Но что это? Перед глазами Чада появились разноцветные искры. Невообразимо прекрасный каскад образов опустился на него, и в нем он различил беззаботный детский смех, объятия и радостное тепло. Он разглядел густой, пышнотелый лес и дерево со вздувшейся, несущей жизнь почкой. Береговую линию, толкающую на берег прозрачную волну, и сплетенные в всполохах костра руки. Горячее дыхание и нежный шорох сброшенных одежд. Слуха коснулся робкий шепот первого признания, а лица – жаркое, запаленное в груди пламя. Ночное небо, украшенное пестрыми огнями, а под ногами шевеление спящей травы. Тысячи бабочек, вспорхнувших поутру, и прядь волос, поймавшая шелковистый луч рассвета.

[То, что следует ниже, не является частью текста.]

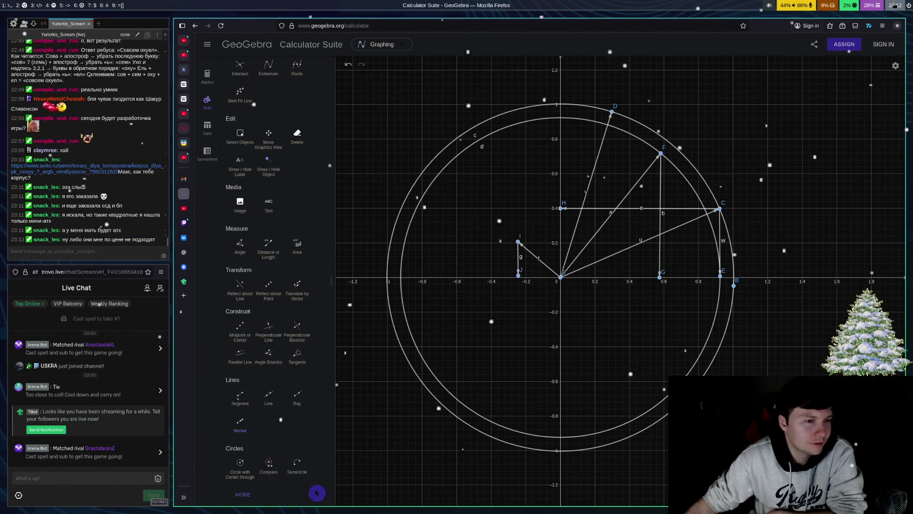
Step: Move from GeoGebra via the Restream page to the streamer's Twitch channel page
{"action": "mouse_move", "coordinate": [895, 5]}
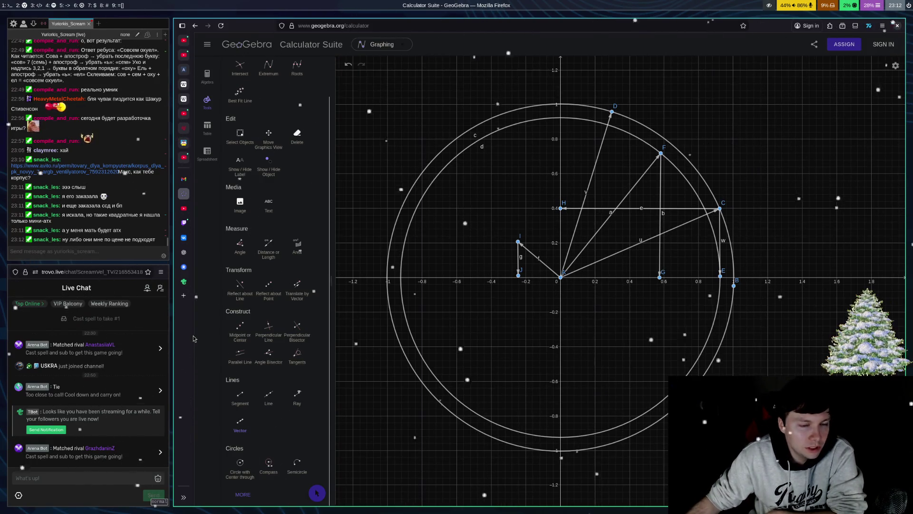
{"action": "left_click", "coordinate": [183, 267]}
{"action": "left_click", "coordinate": [190, 225]}
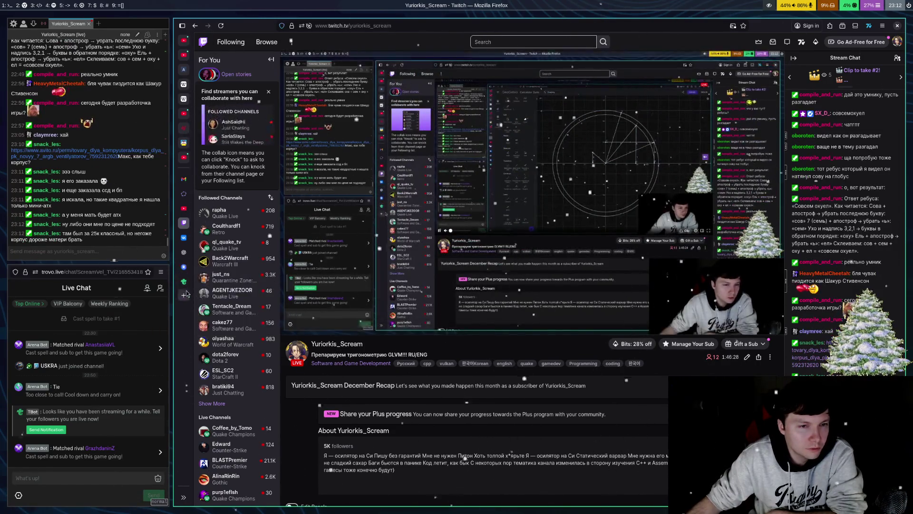
Step: Switch from the Twitch channel to the Restream live stream dashboard
{"action": "left_click", "coordinate": [185, 269]}
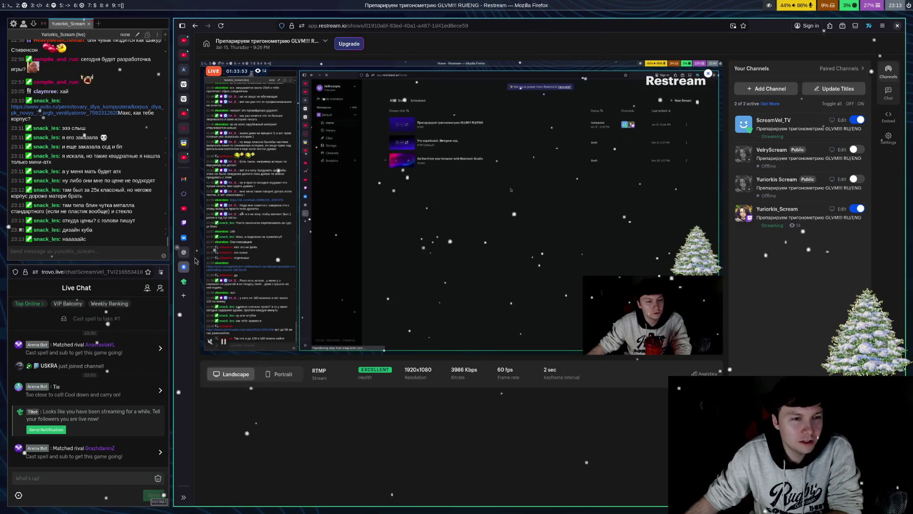
Step: Cycle through the Trovo, Restream, ChatGPT and VK video tabs, ending on the Gmail inbox
{"action": "key", "text": "ctrl+shift+Tab"}
{"action": "left_click", "coordinate": [183, 282]}
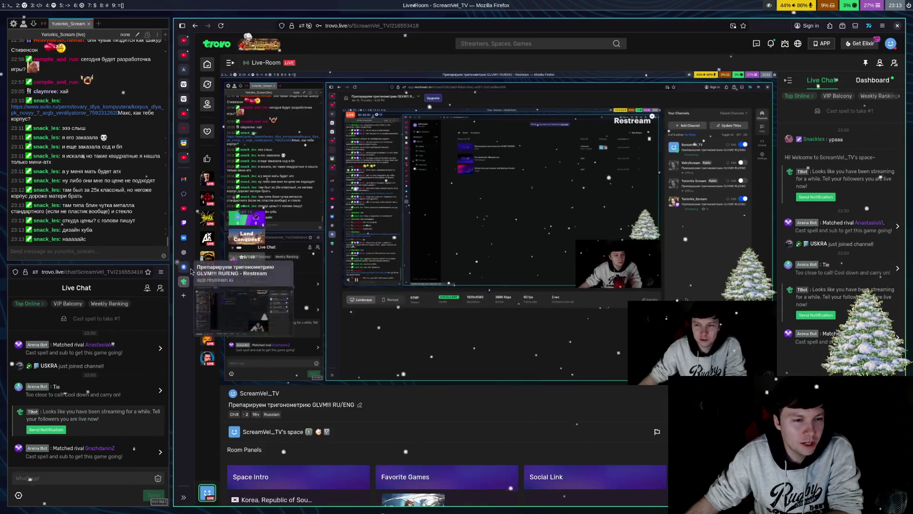
{"action": "left_click", "coordinate": [184, 267]}
{"action": "left_click", "coordinate": [184, 252]}
{"action": "left_click", "coordinate": [186, 240]}
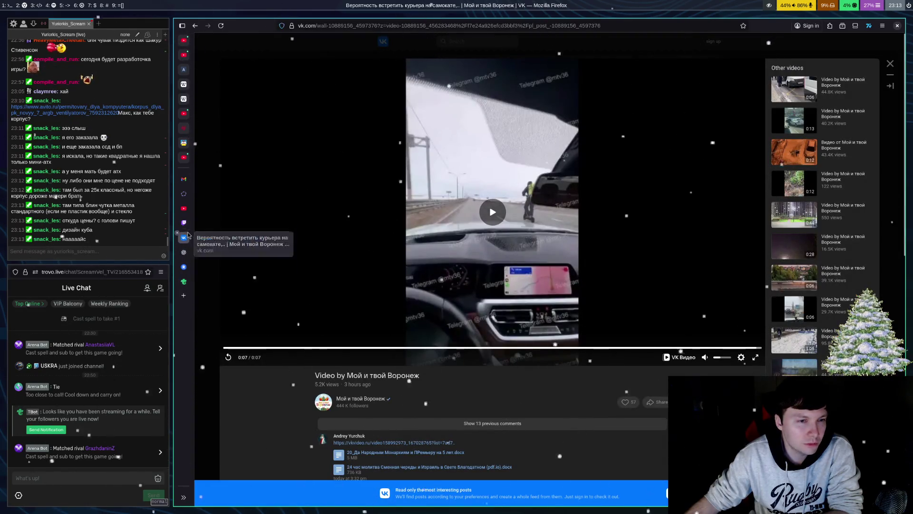
{"action": "left_click", "coordinate": [185, 252]}
{"action": "left_click", "coordinate": [187, 267]}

– Ты все еще жив! – воскликнул Чад. – Жив внутри своего узилища, жаждешь простоты, без которой не вообразить человеческое сердце: чувствовать, страдать, наслаждаться, желать, любить. Как мог ты забыть о любви? Как мог забыть о ней я? Ведь я тоже художник. Но сердце мое холодно. И все же… Так долго жить без любви? – шептал Чад, пораженный. – Ведь любовь – это то, что спасло бы тебя. Все, что изображаешь ты, произошло из любви либо из того, что было ее лишено. Несчастный пленник, сорок лет проведший в заточении, спасением ты избрал искусство, полюбил его во всю мощь стылого сердца. Но я вижу, как тянется сквозь сумрак и время уставшая рука в надежде поймать ускользающее тепло другого тела. Ты жив лишь потому, что все еще веришь в
Чад чувствовал, как бьется его сердце, как с подбородка падают слезы. То, что он видел перед собой, мог создать лишь гений. Лишь гений великого вдохновения мог заявить о мире, не оглядываясь на него. Лишь ему было под силу овладеть искусством как орудием, как сетью – для того чтобы обездвижить, запечатлевая все величественное, что дано человеку еще до назначения ему судьбы. Все, чего лишился Оскар Гиббс, он проживал в антологии времен, в этом беспорядочном вихре, который стреножил и оседлал не в попытках узурпировать, но для того, чтобы вдохнуть вечную жизнь, покорить силе могучего духа. Боль незримого пронзила сердце Чада, и он охнул, присел на пол и часто задышал. Вокруг него раздалось хлопанье – картины возвращались на свои места, выпотрошенные, измученные превращением, они окостеневали, и краски схватывались вновь, края холстов загибались, ослабевал запах растворителя.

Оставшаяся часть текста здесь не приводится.